- [About this task]: Reproduce the part of the text on lifting the Covid-19 lockdown in Bangladesh from "Meanwhile, Bangladesh Health" to "vein as WHO.", word for word.

- [Reading text]:
----------
While compliance is the key to controlling the transmission, it is a gargantuan task in the context of Bangladesh to enforce the rules of social distancing and other steps, said Prof Monir, also a former DG of DGHS.

Criticising the government and the committees for failing to plan a safe return to normal life, Prof Be-Nazir Ahmed, former director of disease control at the Ministry of Health and Family Welfare, said, "Lockdown is supposed to be lifted at some point but they need to devise a good mechanism. But we are not seeing it.

"For instance, an infected assistant to a bus driver will act as a super spreader of Covid-19 as he usually lifts and collects passengers. So, special measures are needed to be taken for both bus drivers and helpers, but we've not yet heard of anything like that."

Prof Be-Nazir too suggested that the government should have lifted the shutdown in phases from areas that are less affected.

Prof Muzaherul Huq, former adviser (Southeast Asia Region) of the World Health Organization (WHO) and president of Public Health Foundation of Bangladesh, explained further what "phase-wise" lifting of a lockdown could look like.

"Districts can be divided according to their number of cases. In those with under a hundred cases, the lockdown can be lifted, but that has to go hand-in-hand with strict quarantining of the cases and contact tracing.

"Districts containing between 100-300 cases can zoom into upazilas with clusters and maintain the lockdown there, while easing restrictions in other upazilas. Districts with over 300 cases have to be under complete lockdown."

The WHO has outlined six stages a country needs to reach before lifting the lockdown. These stages are: Disease transmission is under control; Health systems are able to "detect, test, isolate and treat every case and trace every contact"; Clusters are minimised in vulnerable places, such as nursing homes, schools and workplaces; and a second wave can be managed and communities are fully educated, engaged and empowered to live under a "new normal".

"We have not achieved these stages yet," said Dr Huq.

Meanwhile, Bangladesh Health Watch yesterday sent a press statement, signed by its head Dr Mushtaque Chowdhury, to the media along the same vein as WHO.
----------
- [Data shown]:
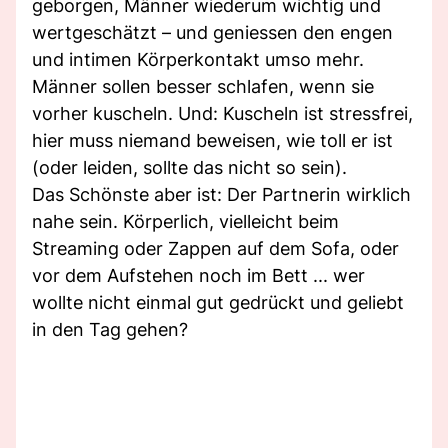
geborgen, Männer wiederum wichtig und
wertgeschätzt – und geniessen den engen
und intimen Körperkontakt umso mehr.
Männer sollen besser schlafen, wenn sie
vorher kuscheln. Und: Kuscheln ist stressfrei,
hier muss niemand beweisen, wie toll er ist
(oder leiden, sollte das nicht so sein).
Das Schönste aber ist: Der Partnerin wirklich
nahe sein. Körperlich, vielleicht beim
Streaming oder Zappen auf dem Sofa, oder
vor dem Aufstehen noch im Bett ... wer
wollte nicht einmal gut gedrückt und geliebt
in den Tag gehen?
----------
- [Output below]:
Meanwhile, Bangladesh Health Watch yesterday sent a press statement, signed by its head Dr Mushtaque Chowdhury, to the media along the same vein as WHO.